The liminal R
package is designed to help you understand and interrogate non-linear
dimension reduction results via the (grand) tour and linked graphics. It
offers two main functions that are useful for exploring high-dimensional
datasets, limn_tour()
and limn_tour_link()
.
Both of these functions create interactive visualisations that are
embedded in either the RStudio Viewer pane or on a web browser through
shiny (Chang et al. 2021).
A tour is a dynamic visualisation that is displayed as a smooth animation of low-dimensional projections. A high dimensional dataset is projected onto a sequence of lower dimensional targets (also called bases) enabling the tour to explore the subspace of all lower dimensional projections. The way that targets are generated is called the tour path, in liminal we default to using the grand tour, which generates random Gaussian targets, although any tour path available in the tourr package can be used (Wickham et al. 2011; Wickham and Cook 2021). For more details, see Lee et al. (2021) for a review of tour methods and Wickham et al. (2011) for their implementation in R.
Let’s take a look at an example, which has been adapted from the phateR package (Srinivasan 2021; Moon et al. 2019)..
The liminal package comes with a built in
data.frame
which is a high-dimensional tree structured
dataset called fake_trees
. It consists of 3000 observations
over 100 numeric variables. The tree can really be embedded in 2
dimensions and has 10 branches.
First, let’s generate principal components:
library(liminal)
data("fake_trees")
pcs <- prcomp(fake_trees[, -ncol(fake_trees)])
# var explained
head(cumsum(pcs$sdev / sum(pcs$sdev)))
#> [1] 0.05569726 0.09768259 0.13586130 0.17200716 0.20405094 0.23398570
And visualise the results as scatter plot by augmenting the original data:
library(ggplot2)
fake_trees <- dplyr::bind_cols(fake_trees, as.data.frame(pcs$x))

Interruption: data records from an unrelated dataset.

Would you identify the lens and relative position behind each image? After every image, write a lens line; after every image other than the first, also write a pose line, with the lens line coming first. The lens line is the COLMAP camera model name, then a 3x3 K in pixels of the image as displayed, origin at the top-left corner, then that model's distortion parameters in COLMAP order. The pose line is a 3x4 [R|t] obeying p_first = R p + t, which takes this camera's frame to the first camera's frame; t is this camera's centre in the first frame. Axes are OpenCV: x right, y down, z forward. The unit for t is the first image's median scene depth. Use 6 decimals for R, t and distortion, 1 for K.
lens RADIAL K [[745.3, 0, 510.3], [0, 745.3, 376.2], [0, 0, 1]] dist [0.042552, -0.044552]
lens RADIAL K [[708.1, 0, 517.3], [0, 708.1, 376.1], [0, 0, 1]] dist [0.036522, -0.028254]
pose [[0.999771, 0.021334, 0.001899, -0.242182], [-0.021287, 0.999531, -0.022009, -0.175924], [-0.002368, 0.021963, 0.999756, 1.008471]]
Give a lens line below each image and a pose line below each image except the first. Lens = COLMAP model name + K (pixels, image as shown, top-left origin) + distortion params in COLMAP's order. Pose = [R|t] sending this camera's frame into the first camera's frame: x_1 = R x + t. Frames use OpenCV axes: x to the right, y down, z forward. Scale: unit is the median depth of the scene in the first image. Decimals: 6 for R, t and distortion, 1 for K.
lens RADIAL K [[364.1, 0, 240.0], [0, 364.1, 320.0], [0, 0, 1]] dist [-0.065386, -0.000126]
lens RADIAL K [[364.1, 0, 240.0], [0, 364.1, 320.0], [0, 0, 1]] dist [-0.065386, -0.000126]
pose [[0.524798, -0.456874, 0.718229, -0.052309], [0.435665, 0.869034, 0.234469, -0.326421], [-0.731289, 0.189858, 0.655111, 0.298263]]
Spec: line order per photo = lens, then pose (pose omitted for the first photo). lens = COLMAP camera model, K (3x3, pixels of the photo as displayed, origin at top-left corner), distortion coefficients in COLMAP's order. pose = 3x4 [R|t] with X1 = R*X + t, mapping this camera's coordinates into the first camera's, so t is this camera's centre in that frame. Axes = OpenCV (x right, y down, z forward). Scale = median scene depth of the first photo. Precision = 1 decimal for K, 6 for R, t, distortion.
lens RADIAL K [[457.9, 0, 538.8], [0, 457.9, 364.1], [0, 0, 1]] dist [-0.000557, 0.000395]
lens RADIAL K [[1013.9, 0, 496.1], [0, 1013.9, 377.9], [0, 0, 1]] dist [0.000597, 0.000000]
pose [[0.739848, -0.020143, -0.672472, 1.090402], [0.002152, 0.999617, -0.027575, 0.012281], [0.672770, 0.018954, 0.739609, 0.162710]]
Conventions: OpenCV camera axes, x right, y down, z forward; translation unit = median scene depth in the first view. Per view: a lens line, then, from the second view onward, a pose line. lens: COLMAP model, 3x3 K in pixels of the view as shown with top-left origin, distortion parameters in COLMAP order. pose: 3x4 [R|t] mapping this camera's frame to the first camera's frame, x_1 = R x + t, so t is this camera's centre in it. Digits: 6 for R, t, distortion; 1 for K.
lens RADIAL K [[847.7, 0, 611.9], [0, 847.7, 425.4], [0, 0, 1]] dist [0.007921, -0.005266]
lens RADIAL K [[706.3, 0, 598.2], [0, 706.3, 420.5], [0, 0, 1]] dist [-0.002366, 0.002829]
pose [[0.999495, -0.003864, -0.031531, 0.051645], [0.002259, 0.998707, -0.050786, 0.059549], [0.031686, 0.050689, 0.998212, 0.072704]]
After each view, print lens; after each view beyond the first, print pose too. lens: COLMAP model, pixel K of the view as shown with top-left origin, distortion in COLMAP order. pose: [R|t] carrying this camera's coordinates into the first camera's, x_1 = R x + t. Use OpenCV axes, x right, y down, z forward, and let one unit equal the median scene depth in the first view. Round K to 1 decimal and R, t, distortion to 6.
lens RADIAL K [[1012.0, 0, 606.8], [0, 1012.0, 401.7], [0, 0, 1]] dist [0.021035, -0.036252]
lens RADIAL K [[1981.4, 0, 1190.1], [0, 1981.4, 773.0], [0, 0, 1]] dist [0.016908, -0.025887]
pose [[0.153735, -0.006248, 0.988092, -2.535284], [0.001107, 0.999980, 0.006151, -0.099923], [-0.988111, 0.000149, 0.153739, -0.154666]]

ggplot(fake_trees, aes(x = PC1, y = PC2, color = branches)) +
geom_point() +
scale_color_manual(values = limn_pal_tableau10())
We see some separation of the branches in first two principal components, however, we can’t see each of the branches clearly or their relation to each other.
We can tour the components that represent most of the variation in the data to get a sense of the underlying structure.
The following code generates a shiny application, that provides an interface to the tour:
# this loads a shiny app on the first fifteen PCs
limn_tour(fake_trees, cols = PC1:PC15, color = branches)
The interface consists of the tour view which is a dynamic scatterplot and an axis view which corresponds to magnitude and direction of the generated targets.
From the tour view, we can see that the blue branch is hidden (after highlighting it and letting the animation play) and forms the backbone of the tree.
Brushing on the tour view is activated with the shift key plus a mouse drag. It will highlight points that fall inside the brush and pause the current view.
There are several additional interactions available on this view: * There is a play button, that when pressed will start the tour. * There is also a text view of the half range which is the maximum squared Euclidean distance between points in the tour view. The half range is a scale factor for projections and can be thought of as a way of zooming in and out on points. It can be dynamically modified by scrolling (via a mouse-wheel). To reset double click the tour view. * The legend can be toggled to highlight groups of points with shift+mouse-click. Multiple groups can be selected in this way. To reset double click the legend title.
We can also compare this to t-SNE embedding run with default settings:
set.seed(2099)
tsne <- Rtsne::Rtsne(dplyr::select(fake_trees, dplyr::starts_with("dim")))
tsne_df <- data.frame(tsneX = tsne$Y[,1],
tsneY = tsne$Y[,2])
ggplot(tsne_df, aes(x = tsneX, y = tsneY, color = fake_trees$branches)) +
geom_point() +
scale_color_manual(values = limn_pal_tableau10())
The topology is a little messed up as the blue branch is now broken into two distinct pieces.
We can see where our embedding is different via a linked tour:
limn_tour_link(embed_data = tsne_df,
tour_data = fake_trees,
cols = PC1:PC10, # tour columns to select
color = branches # variable to highlight across both view, can come for either data frames
)
This function requires two tables that will be linked together in
separate views. The tour interface is the same as above, except now
brushing on the tour view will highlight points on the right hand side
scatter plot. The right hand side scatterplot view is an interactive
scatterplot.
Brushing on the right view is activated via click and drag
movements.
We can see from brushing on the right, where t-SNE has broken up the global structure in the data and distorted the distance between points. For either interface, you can assign the results to an R object, that will return a list consisting of the selected basis (target) and the brushing bounding boxes.